Бог – главный парадокс, который лежит в основе всего. Ну не может же какой-то старик сидеть на облаке!.. А потом думаю – почему бы и нет? Почему бы одному старику не сидеть на облаке
– В книге много про веру, но не про героиню, а в религиозном контексте. Какие у вас отношения с этой темой?
– Бог – главный парадокс, который лежит в основе всего. Ну не может же какой-то старик сидеть на облаке!.. А потом думаю – почему бы и нет? Почему бы одному старику не сидеть на облаке. Каждому воздастся по вере, и кто верит в старика на облаке, тот встретит Его.
– Как писатель вы все время анализируете действительность и в книге вы вскользь говорите еще на одну весьма неоднозначную, расцветшую в современном мире тему: «пока род Адамов андрогинной толерантностью с лица Земли не сотрется». Как вы относитесь к сексуальным меньшинствам?
– Я за общество, где каждый имеет право быть собой. Если говорить об антигейских инициативах, то я против них. Есть большинство, есть меньшинство. Если не будет меньшинств, общество потеряет устойчивость. Как в крышечке кастрюли всегда есть дырочка, чтобы пар выходил. Кроме того, зачем с природой спорить? Уже поворачивали реки и что?
– Почему «любовь и боль»?
– В одном интервью меня спросили, о чем я пишу? Я ответил – о сексе и смерти. В издательстве решили, что «любовь и боль» звучит поприличнее.
– Ваши любимые книги?
– Сказки Пушкина, особенно «О царе Салтане». Булгаков «Мастер и Маргарита», хотя это неприлично: любая девушка вам скажет, что это ее любимая книга. И, пожалуй, Сэлинджер – есть в нем печальная красота.
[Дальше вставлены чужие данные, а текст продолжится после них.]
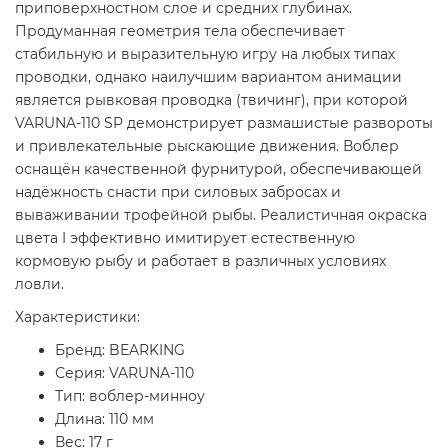
приповерхностном слое и средних глубинах.
Продуманная геометрия тела обеспечивает
стабильную и выразительную игру на любых типах
проводки, однако наилучшим вариантом анимации
является рывковая проводка (твичинг), при которой
VARUNA-110 SP демонстрирует размашистые развороты
и привлекательные рыскающие движения. Воблер
оснащён качественной фурнитурой, обеспечивающей
надёжность снасти при силовых забросах и
вываживании трофейной рыбы. Реалистичная окраска
цвета I эффективно имитирует естественную
кормовую рыбу и работает в различных условиях
ловли.
Характеристики:
Бренд: BEARKING
Серия: VARUNA-110
Тип: воблер-минноу
Длина: 110 мм
Вес: 17 г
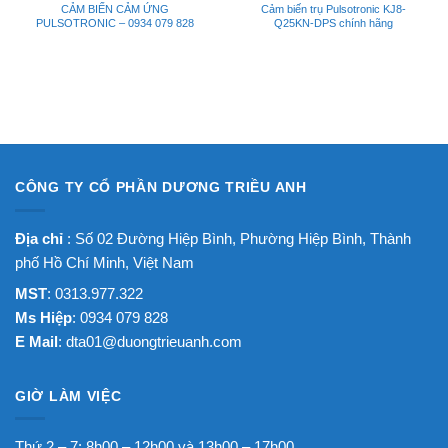
CẢM BIẾN CẢM ỨNG
Cảm biến trụ Pulsotronic KJ8-
PULSOTRONIC – 0934 079 828
Q25KN-DPS chính hãng
CÔNG TY CỔ PHẦN DƯƠNG TRIỀU ANH
Địa chỉ
: Số 02 Đường Hiệp Bình, Phường Hiệp Bình, Thành
phố Hồ Chí Minh, Việt Nam
MST
: 0313.977.322
Ms Hiệp
: 0934 079 828
E Mail
:
dta01@duongtrieuanh.com
GIỜ LÀM VIỆC
Thứ 2 – 7: 8h00 – 12h00 và 13h00 – 17h00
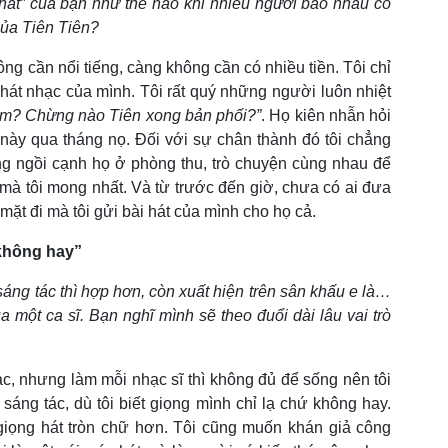
i hát” của bạn như thế nào khi nhiều người bảo nhau có
của Tiên Tiên?
ng cần nổi tiếng, càng không cần có nhiều tiền. Tôi chỉ
 hát nhạc của mình. Tôi rất quý những người luôn nhiệt
âm? Chừng nào Tiên xong bản phối?”
. Họ kiên nhẫn hỏi
g này qua tháng nọ. Đối với sự chân thành đó tôi chẳng
g ngồi cạnh họ ở phòng thu, trò chuyện cùng nhau để
t mà tôi mong nhất. Và từ trước đến giờ, chưa có ai đưa
 mặt đi mà tôi gửi bài hát của mình cho họ cả.
 không hay”
 sáng tác thì hợp hơn, còn xuất hiện trên sân khấu e là…
a một ca sĩ. Bạn nghĩ mình sẽ theo đuổi dài lâu vai trò
hạc, nhưng làm mỗi nhạc sĩ thì không đủ để sống nên tôi
sáng tác, dù tôi biết giọng mình chỉ lạ chứ không hay.
 giọng hát tròn chữ hơn. Tôi cũng muốn khán giả công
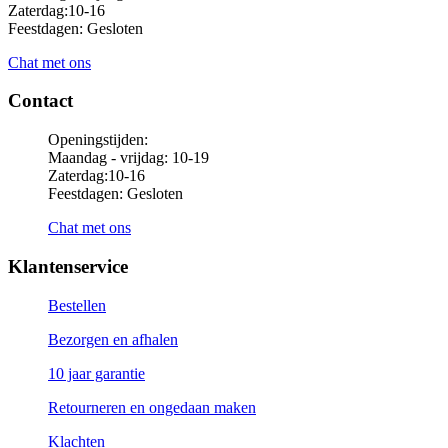
Zaterdag:10-16
Feestdagen: Gesloten
Chat met ons
Contact
Openingstijden:
Maandag - vrijdag: 10-19
Zaterdag:10-16
Feestdagen: Gesloten
Chat met ons
Klantenservice
Bestellen
Bezorgen en afhalen
10 jaar garantie
Retourneren en ongedaan maken
Klachten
– С фильмами связана смешная история. Мне было 17 лет, я подрабатывал тем, что встречал из школы второклассника, отводил домой, кормил и делал с ним уроки. Его сестра, моя ровесница, имела богатую коллекцию безумных фильмов. И мальчик ставил мне условие – пока не посмотрим фильм, никаких уроков. Самые адские, наркоманские и чудовищные ленты я посмотрел с этим малышом. Так что назову: «На игле», «Нигде» американского режиссера Грегга Араки и «Титаник» на сладкое.
– Люди?
– Игги Поп, Дмитрий Нагиев мне очень нравятся, и, конечно, мой папа. По-моему, он готов к смерти, это не каждому дано.